Sometimes it hurts to be good.
That’s the lesson a slew of top-tier college football teams learned the hard way in one of the most upset-laden weekends in recent memory.
From the Pacific to the Swampland, up the coast to Jersey and all the way across to the Great Lakes, everybody knows somebody who has been affected by The Mother of all Saturdays.
When the smoke cleared on the night of Sept. 29, the AP poll was left shaken, battered and beaten. All in all, nine top-25 teams had lost, including five previously in the top 10.
Some teams lost in the waning seconds, some lost because they couldn’t kick field goals and other teams simply rolled over like a well-trained dog. Any way you look at it, this past weekend changed the face of this college football season like that John Travolta-Nicolas Cage movie.

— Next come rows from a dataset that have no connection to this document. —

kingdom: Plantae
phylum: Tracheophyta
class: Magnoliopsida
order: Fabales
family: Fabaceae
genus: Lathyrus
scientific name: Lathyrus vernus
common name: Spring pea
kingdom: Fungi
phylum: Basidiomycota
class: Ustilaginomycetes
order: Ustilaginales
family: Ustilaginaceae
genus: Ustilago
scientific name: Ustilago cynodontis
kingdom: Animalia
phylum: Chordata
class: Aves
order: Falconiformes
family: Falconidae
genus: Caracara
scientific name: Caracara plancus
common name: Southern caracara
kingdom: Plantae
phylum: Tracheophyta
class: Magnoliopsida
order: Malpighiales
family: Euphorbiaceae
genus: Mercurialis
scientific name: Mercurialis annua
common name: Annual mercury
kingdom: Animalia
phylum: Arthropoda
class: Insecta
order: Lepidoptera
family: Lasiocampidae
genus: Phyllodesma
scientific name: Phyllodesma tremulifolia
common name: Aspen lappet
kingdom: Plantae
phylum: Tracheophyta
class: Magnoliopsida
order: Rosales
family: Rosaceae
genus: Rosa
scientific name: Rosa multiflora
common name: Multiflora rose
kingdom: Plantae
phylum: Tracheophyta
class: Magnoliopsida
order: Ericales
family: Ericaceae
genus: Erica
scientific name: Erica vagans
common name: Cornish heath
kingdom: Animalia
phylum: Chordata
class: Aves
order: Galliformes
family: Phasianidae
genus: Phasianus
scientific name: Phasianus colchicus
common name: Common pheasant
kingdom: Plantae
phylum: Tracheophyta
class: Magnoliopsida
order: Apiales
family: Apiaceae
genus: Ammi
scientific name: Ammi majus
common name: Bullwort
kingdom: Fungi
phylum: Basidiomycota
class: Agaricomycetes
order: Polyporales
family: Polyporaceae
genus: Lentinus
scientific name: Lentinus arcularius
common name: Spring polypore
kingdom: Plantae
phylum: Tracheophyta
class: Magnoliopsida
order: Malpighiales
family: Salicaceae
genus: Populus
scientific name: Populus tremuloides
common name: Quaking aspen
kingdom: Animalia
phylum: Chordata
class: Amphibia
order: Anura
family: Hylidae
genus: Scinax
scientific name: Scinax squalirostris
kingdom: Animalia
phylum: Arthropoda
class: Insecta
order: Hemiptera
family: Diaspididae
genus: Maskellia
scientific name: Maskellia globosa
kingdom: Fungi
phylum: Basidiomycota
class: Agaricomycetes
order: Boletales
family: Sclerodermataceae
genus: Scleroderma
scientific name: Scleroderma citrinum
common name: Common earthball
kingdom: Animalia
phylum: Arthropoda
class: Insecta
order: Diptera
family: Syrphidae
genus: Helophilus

Starting at the top, there were several big name schools that were expected to compete for a national title. That is, until Saturday.
There was No. 3 Oklahoma (now No. 10), blowing a 24-7 second-half lead to an unranked Colorado team. Their hyped up offense struggled against the Buffs’ defense, converting one third-down in nine opportunities and putting up only 230 yards of total offense.
The Sooners’ ball control offense only had possession for about one-third of the game. That’s like an hour-long Showtime Rotisserie (“Just set it and forget it!”) infomercial that only lasts 20 minutes.
It just ain’t right.
Then there was No. 5 West Virginia (now No. 13) on Friday night, making the South Florida Bulls look like the Indianapolis Colts. Considering the Bulls have only been a Division I-A program since 2001 and the Mountaineers’ offense is harder to stop than a chubby kid at a twinkie convention, there was no reason to expect this one to be close.
But without star quarterback Pat White, who left the game with an injury, the Mountaineers were only a shadow of their former selves, collapsing down the stretch and giving the Bulls’ program its biggest win ever.
But the ‘Neers weren’t the only championship contenders who may have been knocked out in one fell swoop.
The Florida Gators, who snuck into last year’s championship game because UCLA cleared them a spot by beating USC, got dropped at home by an unranked Auburn team.
Their 18-game winning streak at home? Snapped.
Avenging their only loss last season? Not this time.
Another chance at a second straight title? About as overly optimistic as Michael Vick learning something from the “Developing Empathy for Animals” PETA seminar he took last month.
Along with the Sooners, Mountaineers and Gators, Texas and Rutgers rounded out the losing half of the former top-ten, losing to two unranked teams (Kansas St. and Maryland, respectively) by a combined 30 points.
Now, instead of the top-10 looking like a laundry list of historic football schools, it resembles Castor Troy after the transplant ““ it looks similar but something is just off.
Those somethings are USF, Boston College and Kentucky sitting pretty at rankings 6, 7 and 8.
Where did these schools come from? BC hasn’t been good since the Doug Flutie era 60 years ago, the Bulls’ program is just over a decade old, and since when did Kentucky even have a football team?
These are all questions that will be answered in the coming weeks but until then, brace yourself ““ South Florida is only 60 to 1 on winning the national title.